┌─ Supplied material

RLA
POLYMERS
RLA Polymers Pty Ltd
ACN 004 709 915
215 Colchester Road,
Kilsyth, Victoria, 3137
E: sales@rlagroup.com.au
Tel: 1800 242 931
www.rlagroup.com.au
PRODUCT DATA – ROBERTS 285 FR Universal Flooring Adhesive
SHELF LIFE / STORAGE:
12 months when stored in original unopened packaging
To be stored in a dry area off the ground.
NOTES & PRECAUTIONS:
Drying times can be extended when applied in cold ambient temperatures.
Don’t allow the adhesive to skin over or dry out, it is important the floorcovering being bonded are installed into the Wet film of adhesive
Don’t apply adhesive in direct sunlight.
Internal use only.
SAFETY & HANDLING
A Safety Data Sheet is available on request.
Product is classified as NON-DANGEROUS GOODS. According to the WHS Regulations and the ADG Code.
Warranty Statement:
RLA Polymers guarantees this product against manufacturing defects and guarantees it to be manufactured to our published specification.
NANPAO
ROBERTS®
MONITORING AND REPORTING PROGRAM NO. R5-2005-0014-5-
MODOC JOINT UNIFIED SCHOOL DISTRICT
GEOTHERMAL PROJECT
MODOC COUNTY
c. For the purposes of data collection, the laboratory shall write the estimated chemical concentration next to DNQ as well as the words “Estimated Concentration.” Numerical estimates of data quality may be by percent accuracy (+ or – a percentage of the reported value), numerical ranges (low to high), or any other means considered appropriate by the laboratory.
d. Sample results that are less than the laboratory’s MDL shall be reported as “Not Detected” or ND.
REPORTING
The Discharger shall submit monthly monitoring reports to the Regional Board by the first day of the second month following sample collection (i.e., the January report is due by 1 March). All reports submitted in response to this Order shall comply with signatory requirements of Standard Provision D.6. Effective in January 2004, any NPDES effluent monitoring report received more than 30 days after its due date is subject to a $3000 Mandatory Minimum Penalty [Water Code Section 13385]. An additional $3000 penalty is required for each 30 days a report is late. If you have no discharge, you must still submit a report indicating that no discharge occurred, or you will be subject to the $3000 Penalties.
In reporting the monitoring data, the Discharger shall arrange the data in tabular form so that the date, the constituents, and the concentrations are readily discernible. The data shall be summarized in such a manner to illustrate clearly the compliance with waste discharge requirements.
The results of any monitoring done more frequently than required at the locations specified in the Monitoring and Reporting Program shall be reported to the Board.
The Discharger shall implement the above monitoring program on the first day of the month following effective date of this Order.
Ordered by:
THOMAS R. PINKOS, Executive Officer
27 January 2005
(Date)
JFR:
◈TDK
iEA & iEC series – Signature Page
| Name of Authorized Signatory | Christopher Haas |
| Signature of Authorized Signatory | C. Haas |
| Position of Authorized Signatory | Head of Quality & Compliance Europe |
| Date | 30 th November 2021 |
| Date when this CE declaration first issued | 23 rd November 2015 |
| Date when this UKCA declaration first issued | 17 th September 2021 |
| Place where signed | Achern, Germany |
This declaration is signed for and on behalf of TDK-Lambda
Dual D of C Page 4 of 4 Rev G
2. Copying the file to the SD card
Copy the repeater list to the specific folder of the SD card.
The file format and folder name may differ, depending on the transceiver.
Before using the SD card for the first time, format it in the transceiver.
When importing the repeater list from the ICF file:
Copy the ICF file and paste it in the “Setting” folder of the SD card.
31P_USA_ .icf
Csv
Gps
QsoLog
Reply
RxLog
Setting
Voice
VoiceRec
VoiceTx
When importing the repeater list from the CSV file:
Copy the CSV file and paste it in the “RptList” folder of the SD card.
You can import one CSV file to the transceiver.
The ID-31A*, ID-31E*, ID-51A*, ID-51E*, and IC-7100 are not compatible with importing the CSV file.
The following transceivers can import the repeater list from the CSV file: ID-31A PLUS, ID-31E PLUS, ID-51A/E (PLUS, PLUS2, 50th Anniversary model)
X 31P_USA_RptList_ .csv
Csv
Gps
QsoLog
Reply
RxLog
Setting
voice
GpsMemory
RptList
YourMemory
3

└─

▶ What needs to be done
Pick each line holding the word "issued" out of the data and copy it.

▶ Answer below
| Date when this CE declaration first issued | 23 rd November 2015 |
| Date when this UKCA declaration first issued | 17 th September 2021 |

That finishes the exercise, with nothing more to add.